» PARTS OF THE EXERCISE:
**a.** According to the review, which earlier book by the author does this one follow?
**b.** Reproduce verbatim the stretch of the review from "Sir Max Hastings, who" through "of Nazi Germany.".

Reviewed by Sir Hugh Cortazzi



Title: Nemesis: The Battle for Japan, 1944-45
Authors: Max Hastings
Language: English
Publisher: Harper Press
Date/Time: 2007
Pages: 673 pages including index, notes and bibliography
ISBN: ISBN-10: 0007219822 ISBN-13: 978-0007219827, £25

Review:

Sir Max Hastings, who was a former editor of The Daily Telegraph and The Evening Standard, is Britain's ablest war historian. This book which covers the death and destruction which accompanied the end of the war with Japan follows his account in Armageddon of the defeat of Nazi Germany.

This is not a dry description of battle strategy and tactics but a lively account of the various campaigns from Burma to Okinawa which led up to Japan's defeat. The author includes many 'human interest' stories which show what the battles were like to the participants on both the allied and Japanese sides. Heroism, cowardice, suffering, appalling injuries and cruel deaths all have their places in this often heart rending and moving book.

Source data
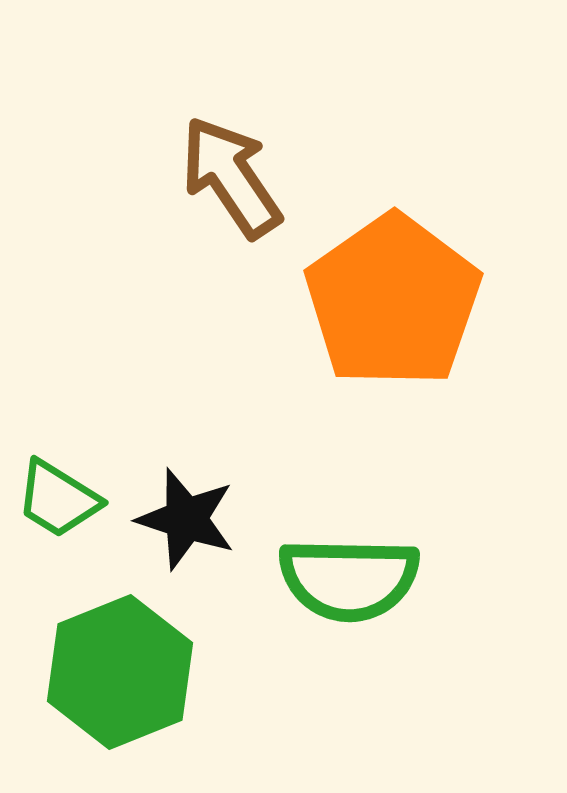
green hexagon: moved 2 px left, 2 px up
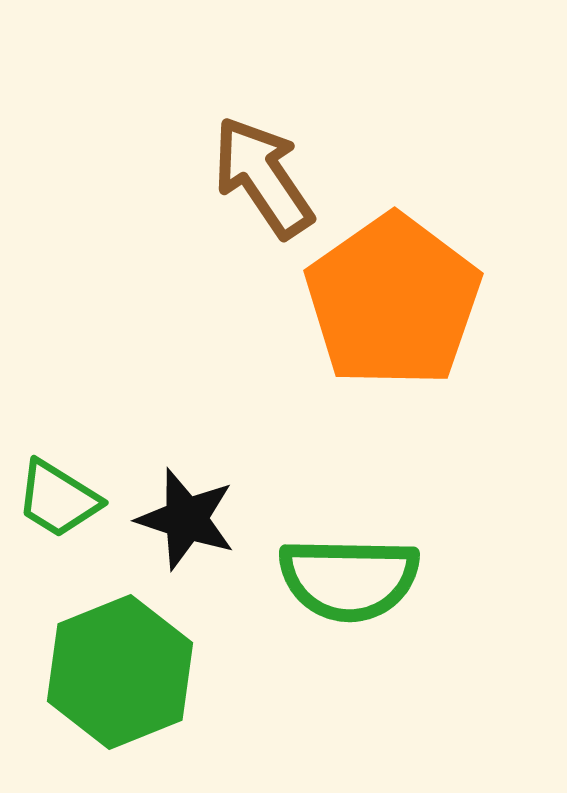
brown arrow: moved 32 px right
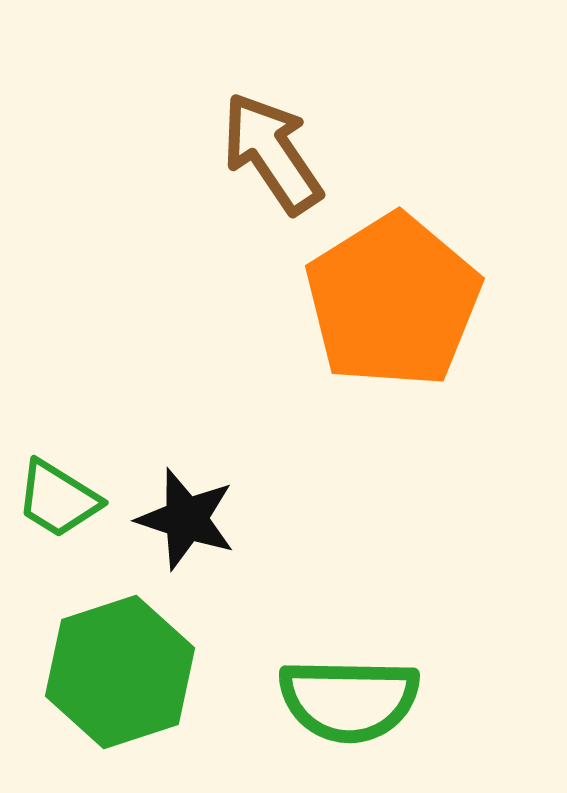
brown arrow: moved 9 px right, 24 px up
orange pentagon: rotated 3 degrees clockwise
green semicircle: moved 121 px down
green hexagon: rotated 4 degrees clockwise
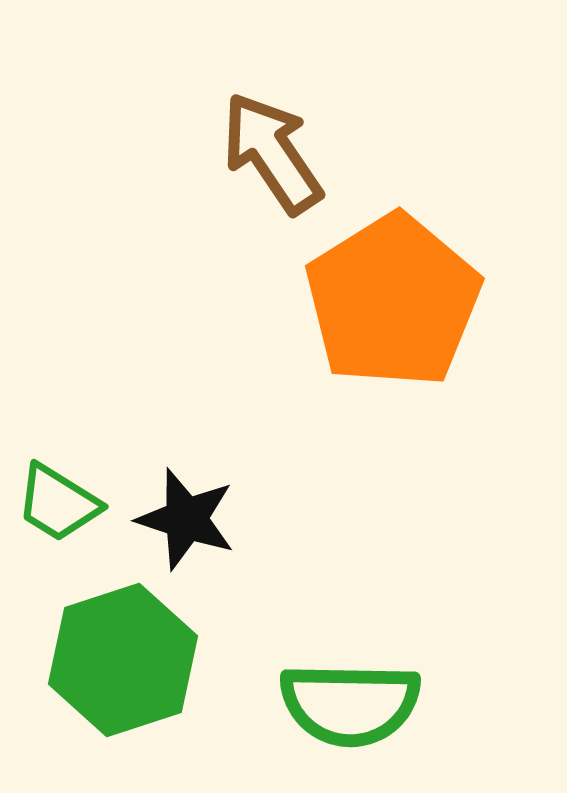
green trapezoid: moved 4 px down
green hexagon: moved 3 px right, 12 px up
green semicircle: moved 1 px right, 4 px down
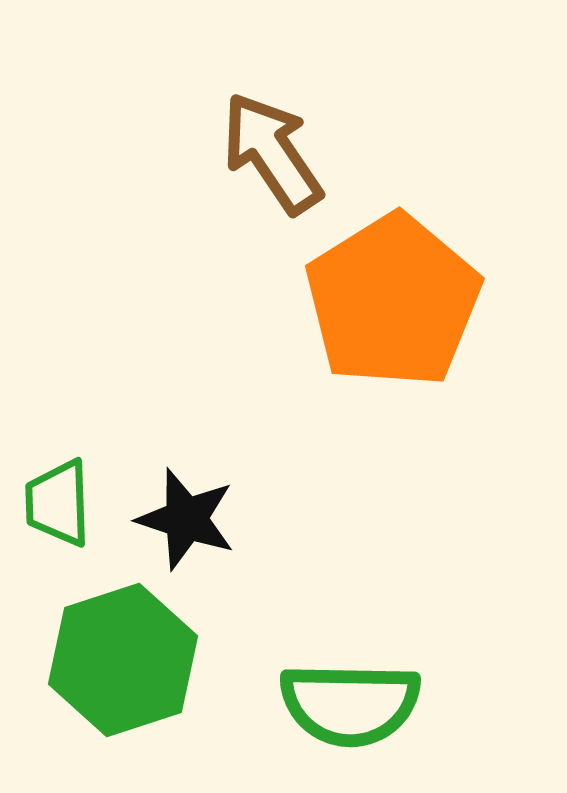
green trapezoid: rotated 56 degrees clockwise
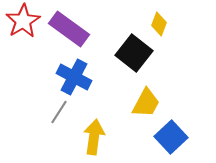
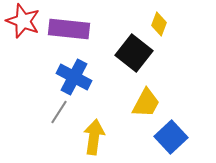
red star: rotated 20 degrees counterclockwise
purple rectangle: rotated 30 degrees counterclockwise
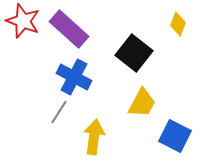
yellow diamond: moved 19 px right
purple rectangle: rotated 36 degrees clockwise
yellow trapezoid: moved 4 px left
blue square: moved 4 px right, 1 px up; rotated 20 degrees counterclockwise
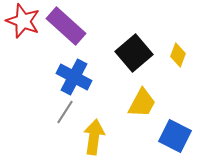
yellow diamond: moved 31 px down
purple rectangle: moved 3 px left, 3 px up
black square: rotated 12 degrees clockwise
gray line: moved 6 px right
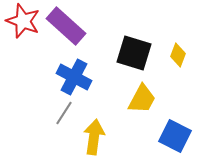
black square: rotated 33 degrees counterclockwise
yellow trapezoid: moved 4 px up
gray line: moved 1 px left, 1 px down
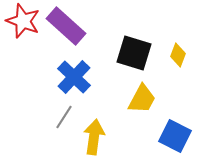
blue cross: rotated 16 degrees clockwise
gray line: moved 4 px down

» PER-TASK OUTPUTS:
**a.** Armageddon, his account of the defeat of Nazi Germany.

**b.**
Sir Max Hastings, who was a former editor of The Daily Telegraph and The Evening Standard, is Britain's ablest war historian. This book which covers the death and destruction which accompanied the end of the war with Japan follows his account in Armageddon of the defeat of Nazi Germany.